- [MATERIALS PROVIDED]:
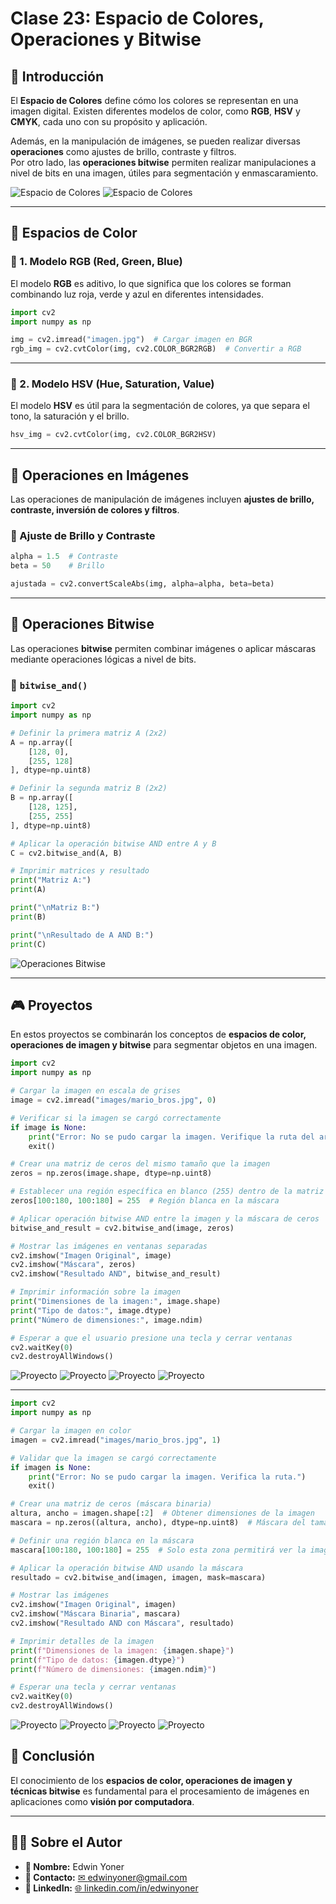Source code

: # Clase 23: Espacio de Colores, Operaciones y Bitwise

## 🎨 Introducción

El **Espacio de Colores** define cómo los colores se representan en una imagen digital. Existen diferentes modelos de color, como **RGB**, **HSV** y **CMYK**, cada uno con su propósito y aplicación.

Además, en la manipulación de imágenes, se pueden realizar diversas **operaciones** como ajustes de brillo, contraste y filtros.  
Por otro lado, las **operaciones bitwise** permiten realizar manipulaciones a nivel de bits en una imagen, útiles para segmentación y enmascaramiento.

![Espacio de Colores](images/23.0.png)
![Espacio de Colores](images/23.1.png)

---

## 📌 Espacios de Color

### 🌈 1. Modelo RGB (Red, Green, Blue)

El modelo **RGB** es aditivo, lo que significa que los colores se forman combinando luz roja, verde y azul en diferentes intensidades.

```python
import cv2
import numpy as np

img = cv2.imread("imagen.jpg")  # Cargar imagen en BGR
rgb_img = cv2.cvtColor(img, cv2.COLOR_BGR2RGB)  # Convertir a RGB
```

---

### 🎨 2. Modelo HSV (Hue, Saturation, Value)

El modelo **HSV** es útil para la segmentación de colores, ya que separa el tono, la saturación y el brillo.

```python
hsv_img = cv2.cvtColor(img, cv2.COLOR_BGR2HSV)
```

---

## 🔧 Operaciones en Imágenes

Las operaciones de manipulación de imágenes incluyen **ajustes de brillo, contraste, inversión de colores y filtros**.

### 📌 Ajuste de Brillo y Contraste

```python
alpha = 1.5  # Contraste
beta = 50    # Brillo

ajustada = cv2.convertScaleAbs(img, alpha=alpha, beta=beta)
```

---

## 🧮 Operaciones Bitwise

Las operaciones **bitwise** permiten combinar imágenes o aplicar máscaras mediante operaciones lógicas a nivel de bits.

### 🔹 `bitwise_and()`

```python
import cv2
import numpy as np

# Definir la primera matriz A (2x2)
A = np.array([
    [128, 0],
    [255, 128]
], dtype=np.uint8)

# Definir la segunda matriz B (2x2)
B = np.array([
    [128, 125],
    [255, 255]
], dtype=np.uint8)

# Aplicar la operación bitwise AND entre A y B
C = cv2.bitwise_and(A, B)

# Imprimir matrices y resultado
print("Matriz A:")
print(A)

print("\nMatriz B:")
print(B)

print("\nResultado de A AND B:")
print(C)

```

![Operaciones Bitwise](images/23.2.png)

---

## 🎮 Proyectos

En estos proyectos se combinarán los conceptos de **espacios de color, operaciones de imagen y bitwise** para segmentar objetos en una imagen.

```python
import cv2
import numpy as np

# Cargar la imagen en escala de grises
image = cv2.imread("images/mario_bros.jpg", 0)

# Verificar si la imagen se cargó correctamente
if image is None:
    print("Error: No se pudo cargar la imagen. Verifique la ruta del archivo.")
    exit()

# Crear una matriz de ceros del mismo tamaño que la imagen
zeros = np.zeros(image.shape, dtype=np.uint8)

# Establecer una región específica en blanco (255) dentro de la matriz de ceros
zeros[100:180, 100:180] = 255  # Región blanca en la máscara

# Aplicar operación bitwise AND entre la imagen y la máscara de ceros
bitwise_and_result = cv2.bitwise_and(image, zeros)

# Mostrar las imágenes en ventanas separadas
cv2.imshow("Imagen Original", image)
cv2.imshow("Máscara", zeros)
cv2.imshow("Resultado AND", bitwise_and_result)

# Imprimir información sobre la imagen
print("Dimensiones de la imagen:", image.shape)
print("Tipo de datos:", image.dtype)
print("Número de dimensiones:", image.ndim)

# Esperar a que el usuario presione una tecla y cerrar ventanas
cv2.waitKey(0)
cv2.destroyAllWindows()
```

![Proyecto](images/mario_bros.jpg)
![Proyecto](images/23.3.0.png)
![Proyecto](images/23.3.1.png)
![Proyecto](images/23.3.2.png)

---

```python
import cv2
import numpy as np

# Cargar la imagen en color
imagen = cv2.imread("images/mario_bros.jpg", 1)

# Validar que la imagen se cargó correctamente
if imagen is None:
    print("Error: No se pudo cargar la imagen. Verifica la ruta.")
    exit()

# Crear una matriz de ceros (máscara binaria)
altura, ancho = imagen.shape[:2]  # Obtener dimensiones de la imagen
mascara = np.zeros((altura, ancho), dtype=np.uint8)  # Máscara del tamaño de la imagen

# Definir una región blanca en la máscara
mascara[100:180, 100:180] = 255  # Solo esta zona permitirá ver la imagen

# Aplicar la operación bitwise AND usando la máscara
resultado = cv2.bitwise_and(imagen, imagen, mask=mascara)

# Mostrar las imágenes
cv2.imshow("Imagen Original", imagen)
cv2.imshow("Máscara Binaria", mascara)
cv2.imshow("Resultado AND con Máscara", resultado)

# Imprimir detalles de la imagen
print(f"Dimensiones de la imagen: {imagen.shape}")
print(f"Tipo de datos: {imagen.dtype}")
print(f"Número de dimensiones: {imagen.ndim}")

# Esperar una tecla y cerrar ventanas
cv2.waitKey(0)
cv2.destroyAllWindows()
```

![Proyecto](images/mario_bros.jpg)
![Proyecto](images/23.4.0.png)
![Proyecto](images/23.4.1.png)
![Proyecto](images/23.4.2.png)

## 📌 Conclusión

El conocimiento de los **espacios de color, operaciones de imagen y técnicas bitwise** es fundamental para el procesamiento de imágenes en aplicaciones como **visión por computadora**.

---

## 👨‍💻 Sobre el Autor

- **👤 Nombre:** Edwin Yoner  
- **📧 Contacto:** [✉ edwinyoner@gmail.com](mailto:edwinyoner@gmail.com)  
- **🔗 LinkedIn:** [🌐 linkedin.com/in/edwinyoner](https://www.linkedin.com/in/edwinyoner)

- [EXERCISE DETAILS]:
Each line of the material that includes the string "tecla" is to be counted; give only the final number.

- [RESULT]:
2